Each commissioner shall devote full time to his or her
duties and any commissioner who is an attorney shall not engage
in the practice of law, nor shall any commissioner hold any
other office or position of profit under the United States or
this State or any municipal corporation or political
subdivision of this State, nor engage in any other business,
employment, or vocation.
(H) Notwithstanding any other provision of this Act, the
Governor shall appoint, by and with the consent of the Senate,
a special temporary panel of commissioners comprised of 3
members. The members shall hold office until the Commission, in
consultation with the Governor, determines that the caseload of
requests for review has been reduced sufficiently to allow
cases to proceed in a timely manner, or for a term of 18 months
from the date of appointment by the Governor, whichever is
earlier. Each of the 3 members shall have only such rights and
powers of a commissioner necessary to dispose of the cases
assigned to the special panel. Each of the 3 members appointed
to the special panel shall receive the same salary as other
commissioners for the duration of the panel. The panel shall
have the authority to hire and supervise a staff attorney who
shall report to the panel of commissioners.

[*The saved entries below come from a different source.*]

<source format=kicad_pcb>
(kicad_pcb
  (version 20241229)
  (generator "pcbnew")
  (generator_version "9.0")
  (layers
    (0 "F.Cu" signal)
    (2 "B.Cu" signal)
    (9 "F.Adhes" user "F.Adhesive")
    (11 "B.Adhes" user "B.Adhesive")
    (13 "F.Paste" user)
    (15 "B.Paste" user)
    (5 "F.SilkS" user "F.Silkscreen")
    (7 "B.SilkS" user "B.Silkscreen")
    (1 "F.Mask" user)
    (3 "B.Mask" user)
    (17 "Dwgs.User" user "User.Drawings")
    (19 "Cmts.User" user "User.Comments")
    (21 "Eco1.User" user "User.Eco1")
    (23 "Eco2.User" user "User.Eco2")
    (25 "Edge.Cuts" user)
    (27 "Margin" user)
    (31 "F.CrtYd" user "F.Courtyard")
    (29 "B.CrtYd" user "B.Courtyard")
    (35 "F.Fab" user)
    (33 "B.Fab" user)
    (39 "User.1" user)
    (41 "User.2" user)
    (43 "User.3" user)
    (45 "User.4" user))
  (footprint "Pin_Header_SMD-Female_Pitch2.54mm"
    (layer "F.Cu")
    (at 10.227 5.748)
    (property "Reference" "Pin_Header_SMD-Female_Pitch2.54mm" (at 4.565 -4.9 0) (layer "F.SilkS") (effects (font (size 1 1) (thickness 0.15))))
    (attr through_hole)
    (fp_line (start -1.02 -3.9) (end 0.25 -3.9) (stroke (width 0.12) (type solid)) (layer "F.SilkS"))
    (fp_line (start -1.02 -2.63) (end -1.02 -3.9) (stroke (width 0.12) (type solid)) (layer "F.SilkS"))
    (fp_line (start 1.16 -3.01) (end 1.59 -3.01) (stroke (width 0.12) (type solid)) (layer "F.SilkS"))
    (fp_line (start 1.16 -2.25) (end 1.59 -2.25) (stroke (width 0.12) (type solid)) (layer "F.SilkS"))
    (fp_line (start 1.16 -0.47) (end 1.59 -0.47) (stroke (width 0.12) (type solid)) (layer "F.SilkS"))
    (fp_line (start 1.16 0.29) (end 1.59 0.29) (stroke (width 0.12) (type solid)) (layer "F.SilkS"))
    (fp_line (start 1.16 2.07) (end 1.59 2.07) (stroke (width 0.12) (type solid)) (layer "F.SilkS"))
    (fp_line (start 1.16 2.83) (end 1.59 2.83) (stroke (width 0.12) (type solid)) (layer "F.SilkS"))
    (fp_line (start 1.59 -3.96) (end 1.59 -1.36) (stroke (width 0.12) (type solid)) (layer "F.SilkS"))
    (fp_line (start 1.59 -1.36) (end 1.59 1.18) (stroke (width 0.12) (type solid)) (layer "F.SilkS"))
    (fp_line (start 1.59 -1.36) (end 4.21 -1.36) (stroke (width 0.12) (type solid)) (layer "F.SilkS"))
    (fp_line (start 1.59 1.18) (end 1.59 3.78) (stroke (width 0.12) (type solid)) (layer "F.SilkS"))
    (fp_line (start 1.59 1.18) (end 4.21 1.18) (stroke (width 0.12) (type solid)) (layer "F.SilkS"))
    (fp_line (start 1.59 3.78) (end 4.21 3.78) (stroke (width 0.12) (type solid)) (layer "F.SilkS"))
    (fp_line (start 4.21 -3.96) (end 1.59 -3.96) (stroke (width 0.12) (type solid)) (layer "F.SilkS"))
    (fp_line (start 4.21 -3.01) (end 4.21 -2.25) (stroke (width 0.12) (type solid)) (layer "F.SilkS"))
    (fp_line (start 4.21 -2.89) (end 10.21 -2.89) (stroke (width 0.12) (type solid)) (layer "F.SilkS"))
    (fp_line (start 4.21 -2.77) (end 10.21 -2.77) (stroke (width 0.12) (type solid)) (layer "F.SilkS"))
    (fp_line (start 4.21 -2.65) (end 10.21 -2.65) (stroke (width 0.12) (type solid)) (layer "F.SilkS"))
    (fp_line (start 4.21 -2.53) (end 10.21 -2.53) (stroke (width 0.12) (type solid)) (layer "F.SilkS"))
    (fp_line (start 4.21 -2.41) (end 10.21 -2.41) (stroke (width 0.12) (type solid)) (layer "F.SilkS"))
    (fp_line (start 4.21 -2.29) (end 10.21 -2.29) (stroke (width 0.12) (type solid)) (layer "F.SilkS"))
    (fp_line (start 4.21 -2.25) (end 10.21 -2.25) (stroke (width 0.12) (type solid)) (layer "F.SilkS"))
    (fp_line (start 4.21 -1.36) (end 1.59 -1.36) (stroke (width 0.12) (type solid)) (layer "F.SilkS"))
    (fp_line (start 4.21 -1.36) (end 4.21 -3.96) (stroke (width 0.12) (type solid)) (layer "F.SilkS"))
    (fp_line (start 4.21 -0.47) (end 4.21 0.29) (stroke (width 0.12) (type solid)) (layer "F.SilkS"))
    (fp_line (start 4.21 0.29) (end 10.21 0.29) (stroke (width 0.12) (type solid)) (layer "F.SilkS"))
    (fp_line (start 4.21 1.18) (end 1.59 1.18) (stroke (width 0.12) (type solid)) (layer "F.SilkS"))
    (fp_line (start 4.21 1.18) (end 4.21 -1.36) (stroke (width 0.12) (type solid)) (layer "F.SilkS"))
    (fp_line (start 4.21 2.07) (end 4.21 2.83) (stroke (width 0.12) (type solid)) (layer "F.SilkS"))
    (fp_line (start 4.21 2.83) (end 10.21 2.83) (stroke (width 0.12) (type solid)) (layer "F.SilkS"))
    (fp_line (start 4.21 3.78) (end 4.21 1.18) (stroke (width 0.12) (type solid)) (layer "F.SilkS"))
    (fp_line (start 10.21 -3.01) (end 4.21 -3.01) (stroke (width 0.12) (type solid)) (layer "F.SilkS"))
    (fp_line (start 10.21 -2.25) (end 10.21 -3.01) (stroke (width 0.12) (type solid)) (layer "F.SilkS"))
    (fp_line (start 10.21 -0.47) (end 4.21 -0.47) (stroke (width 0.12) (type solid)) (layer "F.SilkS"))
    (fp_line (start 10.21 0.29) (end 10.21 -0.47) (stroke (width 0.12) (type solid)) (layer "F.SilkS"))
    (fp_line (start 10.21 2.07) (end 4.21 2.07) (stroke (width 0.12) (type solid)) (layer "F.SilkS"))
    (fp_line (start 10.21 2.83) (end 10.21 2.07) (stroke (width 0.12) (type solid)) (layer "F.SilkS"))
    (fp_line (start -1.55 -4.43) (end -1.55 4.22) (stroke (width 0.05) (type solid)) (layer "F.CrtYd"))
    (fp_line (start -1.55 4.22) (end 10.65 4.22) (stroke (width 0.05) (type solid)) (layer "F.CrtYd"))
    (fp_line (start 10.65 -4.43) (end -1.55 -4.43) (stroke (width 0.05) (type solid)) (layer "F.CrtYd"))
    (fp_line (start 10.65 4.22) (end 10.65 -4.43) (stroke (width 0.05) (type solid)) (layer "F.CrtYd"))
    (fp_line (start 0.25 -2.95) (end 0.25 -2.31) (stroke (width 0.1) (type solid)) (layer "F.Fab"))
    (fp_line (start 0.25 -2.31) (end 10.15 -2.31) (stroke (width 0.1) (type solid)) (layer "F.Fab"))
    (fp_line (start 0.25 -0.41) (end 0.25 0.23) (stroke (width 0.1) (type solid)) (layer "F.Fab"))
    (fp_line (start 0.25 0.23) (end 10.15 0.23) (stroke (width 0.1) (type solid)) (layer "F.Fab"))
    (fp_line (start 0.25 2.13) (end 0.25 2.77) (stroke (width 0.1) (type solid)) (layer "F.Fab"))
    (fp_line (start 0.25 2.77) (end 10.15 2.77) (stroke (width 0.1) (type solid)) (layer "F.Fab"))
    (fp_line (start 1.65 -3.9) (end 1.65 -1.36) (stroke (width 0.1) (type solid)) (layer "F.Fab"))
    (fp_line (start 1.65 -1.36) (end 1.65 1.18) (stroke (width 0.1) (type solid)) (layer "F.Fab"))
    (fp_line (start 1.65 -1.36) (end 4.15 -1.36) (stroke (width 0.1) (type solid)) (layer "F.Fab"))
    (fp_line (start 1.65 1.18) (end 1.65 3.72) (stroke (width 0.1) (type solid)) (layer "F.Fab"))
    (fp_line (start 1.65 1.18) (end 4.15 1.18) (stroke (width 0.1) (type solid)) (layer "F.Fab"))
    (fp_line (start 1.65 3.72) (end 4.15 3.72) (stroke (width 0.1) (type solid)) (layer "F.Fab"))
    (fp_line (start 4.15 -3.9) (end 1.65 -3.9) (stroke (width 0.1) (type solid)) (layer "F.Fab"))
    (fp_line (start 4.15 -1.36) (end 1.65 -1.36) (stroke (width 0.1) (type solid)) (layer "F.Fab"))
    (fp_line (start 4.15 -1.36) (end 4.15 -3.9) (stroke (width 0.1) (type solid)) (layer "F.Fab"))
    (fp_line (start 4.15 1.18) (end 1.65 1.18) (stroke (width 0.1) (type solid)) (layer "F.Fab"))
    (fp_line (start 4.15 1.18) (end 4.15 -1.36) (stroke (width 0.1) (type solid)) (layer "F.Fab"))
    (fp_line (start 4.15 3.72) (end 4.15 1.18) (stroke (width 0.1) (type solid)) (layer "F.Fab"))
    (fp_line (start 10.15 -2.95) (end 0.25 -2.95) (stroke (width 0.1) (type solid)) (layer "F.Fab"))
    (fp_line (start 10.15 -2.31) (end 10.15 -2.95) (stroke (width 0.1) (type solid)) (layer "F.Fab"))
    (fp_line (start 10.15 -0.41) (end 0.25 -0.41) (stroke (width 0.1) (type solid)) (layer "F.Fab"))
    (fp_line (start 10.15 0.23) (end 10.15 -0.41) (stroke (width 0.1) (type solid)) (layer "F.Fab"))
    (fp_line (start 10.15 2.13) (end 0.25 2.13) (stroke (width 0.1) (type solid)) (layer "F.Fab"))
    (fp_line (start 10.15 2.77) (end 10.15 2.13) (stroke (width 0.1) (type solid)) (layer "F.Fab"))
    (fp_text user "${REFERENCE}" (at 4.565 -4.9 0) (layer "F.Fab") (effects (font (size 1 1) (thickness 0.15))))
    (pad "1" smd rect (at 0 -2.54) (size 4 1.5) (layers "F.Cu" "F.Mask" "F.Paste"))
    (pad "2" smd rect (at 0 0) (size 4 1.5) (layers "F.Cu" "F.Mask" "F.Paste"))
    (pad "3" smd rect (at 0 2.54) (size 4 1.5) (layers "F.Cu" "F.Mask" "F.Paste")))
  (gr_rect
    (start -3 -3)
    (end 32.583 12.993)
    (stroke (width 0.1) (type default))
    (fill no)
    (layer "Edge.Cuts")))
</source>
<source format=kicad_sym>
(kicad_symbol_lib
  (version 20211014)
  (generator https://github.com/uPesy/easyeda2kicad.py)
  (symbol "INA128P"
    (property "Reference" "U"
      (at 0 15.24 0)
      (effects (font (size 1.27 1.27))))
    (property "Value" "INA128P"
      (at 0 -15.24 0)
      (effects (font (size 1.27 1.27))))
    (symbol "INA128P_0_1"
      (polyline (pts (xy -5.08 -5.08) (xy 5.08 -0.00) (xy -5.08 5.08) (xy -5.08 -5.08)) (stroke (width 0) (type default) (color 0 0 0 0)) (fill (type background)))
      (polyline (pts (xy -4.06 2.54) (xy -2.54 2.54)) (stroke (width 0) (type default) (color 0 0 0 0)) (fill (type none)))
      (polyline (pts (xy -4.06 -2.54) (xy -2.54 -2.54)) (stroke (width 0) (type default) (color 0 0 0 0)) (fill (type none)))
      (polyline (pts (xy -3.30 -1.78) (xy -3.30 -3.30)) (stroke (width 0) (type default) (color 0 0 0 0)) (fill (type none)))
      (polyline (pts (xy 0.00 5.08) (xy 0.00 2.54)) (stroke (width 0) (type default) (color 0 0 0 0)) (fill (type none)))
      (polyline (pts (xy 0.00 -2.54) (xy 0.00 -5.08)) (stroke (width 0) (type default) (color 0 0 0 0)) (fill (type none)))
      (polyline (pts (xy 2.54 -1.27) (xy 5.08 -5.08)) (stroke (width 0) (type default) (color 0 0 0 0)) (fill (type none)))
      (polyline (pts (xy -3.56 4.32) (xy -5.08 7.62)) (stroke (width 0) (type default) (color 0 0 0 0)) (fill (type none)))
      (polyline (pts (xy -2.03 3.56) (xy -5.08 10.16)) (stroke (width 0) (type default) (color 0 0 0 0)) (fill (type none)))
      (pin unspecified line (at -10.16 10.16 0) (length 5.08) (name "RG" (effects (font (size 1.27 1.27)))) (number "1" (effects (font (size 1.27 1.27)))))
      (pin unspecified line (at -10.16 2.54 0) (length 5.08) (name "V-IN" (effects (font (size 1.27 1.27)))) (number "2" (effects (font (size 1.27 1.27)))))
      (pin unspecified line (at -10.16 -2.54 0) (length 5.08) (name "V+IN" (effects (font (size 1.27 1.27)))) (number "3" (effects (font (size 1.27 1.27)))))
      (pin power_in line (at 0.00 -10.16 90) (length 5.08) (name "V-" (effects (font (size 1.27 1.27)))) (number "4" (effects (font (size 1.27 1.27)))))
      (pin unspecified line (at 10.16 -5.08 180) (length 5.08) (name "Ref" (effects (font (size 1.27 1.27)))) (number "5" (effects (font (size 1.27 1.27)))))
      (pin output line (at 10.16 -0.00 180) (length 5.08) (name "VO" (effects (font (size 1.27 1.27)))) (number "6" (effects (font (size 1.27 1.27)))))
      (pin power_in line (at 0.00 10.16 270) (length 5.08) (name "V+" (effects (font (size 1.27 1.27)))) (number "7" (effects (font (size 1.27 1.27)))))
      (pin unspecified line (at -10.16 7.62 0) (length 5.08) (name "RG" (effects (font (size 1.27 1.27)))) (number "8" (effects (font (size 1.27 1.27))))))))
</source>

(Source: P.A. 99-642, eff. 7-28-16; 100-1066, eff. 8-24-18.)
(775 ILCS 5/10-103) (from Ch. 68, par. 10-103)
Sec. 10-103. Circuit Court Actions Pursuant To Election.
(A) If an election is made under Section 8B-102, the Department
shall authorize and not later than 30 days after the entry of
the administrative closure order by the Commission election is
made the Attorney General shall commence and maintain a civil
action on behalf of the aggrieved party in a circuit court of
Illinois seeking relief under this Section. Venue for such
civil action shall be determined under Section 8-111(B)(6).
(B) Any aggrieved party with respect to the issues to be
determined in a civil action under this Section may intervene
as of right in that civil action.
(C) In a civil action under this Section, if the court
finds that a civil rights violation has occurred or is about to
occur the court may grant as relief any relief which a court
could grant with respect to such civil rights violation in a
civil action under Section 10-102. Any relief so granted that
would accrue to an aggrieved party in a civil action commenced
by that aggrieved party under Section 10-102 shall also accrue
to that aggrieved party in a civil action under this Section.
If monetary relief is sought for the benefit of an aggrieved
party who does not intervene in the civil action, the court
shall not award such relief if that aggrieved party has not
complied with discovery orders entered by the court.